Terraforming: The GAs have transformed their natural world several times over — so much so that arguments persist in the anthropocene community over where to place a “Golden Spike” moment for the epoch’s beginning. However, whether it is placed with the beginning of fire or atomic detonation, the GAs have curated their lived environments fastidiously. Whereas once there were glaciers and lakes, there are now amusement parks and strip clubs.
Technofossils: All living matter leaves a mark behind, and certain GA scholars examine the detritus left behind by former species in bygone eras. GAs often classify specific eras from the characteristic sediments left behind in the earth’s minerals. Speculation persists also about what sort of technological residue the GAs will leave behind, whether it’s nuclear fallout from the atomic destruction tests of decades ago or the microplastics that inhabit the most desolate reaches of this planet. But they will leave behind technofossils that will clearly outlast the civilizations that created them.
Climate Change: What will also most likely outlast the GAs are the alterations they have made to patterns of weather they have built their entire civilizations upon. These changes are powered and exacerbated by the chemical byproducts of their extraction, yet paradoxically, all the agriculture, medicine and resources, not to mention their cultures and governments, are run on these poisonous fuels. Certain of these changes are already locked in for thousands of years to come.

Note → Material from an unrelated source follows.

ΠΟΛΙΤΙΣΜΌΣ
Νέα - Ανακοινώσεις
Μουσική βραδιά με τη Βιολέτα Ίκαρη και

Extinction: Large amounts of the planet’s living creatures, whether they grow from the ground or crawl on their appendages, have found the changes wrought upon society by the GAs impossible to survive already. It is referred to as The Sixth Extinction by the GAs, so named due to several previous mass die-offs discovered within the geologic record. Because of overhunting, loss of habitat, the proliferation of humans and yes, the introduction of alien species, loss of biological diversity within the ecosphere has been pronounced, and, some GAs believe, irreversible.
Which leads me to one point: I often wonder if our arrival on this planet may be the beginning of the end for the GAs. It certainly was for quite a few of the planets which we had visited and attempted to cohabitate with the native species. So I do agree that no matter how dire the plight of the GAs are, we must not give in to their pleas to intervene at the moment. It is quite probable that we would only make the matter worse.
For as one begins to look into the anthropocene, one does have to express a begrudging respect for what the GAs have created so far. No matter how paralyzed by fear and trauma and sorrow they happen to be, they have already shaped their world in unique ways and should they decide to leverage their ingenuity in another direction, they are certainly capable of doing so as well. It is fortunate for them, that their tendency to stare into the abyss of self-obsession, unlike that of the [squeak], is just a choice, rather than an immutable quality. Otherwise, we would have to find another wayward lifeform to observe, somewhere else in the universe, before too long.
Dark Matters
Oh, yes, the self-regard of the GAs extends to their sartorial conduct in spacetime as well.
Botnodes 9/11 (Network note: Jeff Bezos/Richard Branson) launch into sort-of space for a few earthly hours; GAGIS erupts with activity. Botnode 8 (aka Elon Musk) launches a non-professional flight crew into orbit for three days; GAGIS exercises an inexplicable restraint.
Botnode 8 contemplates the consumption of a small town near his rocket site, whether it wants to be eaten or not.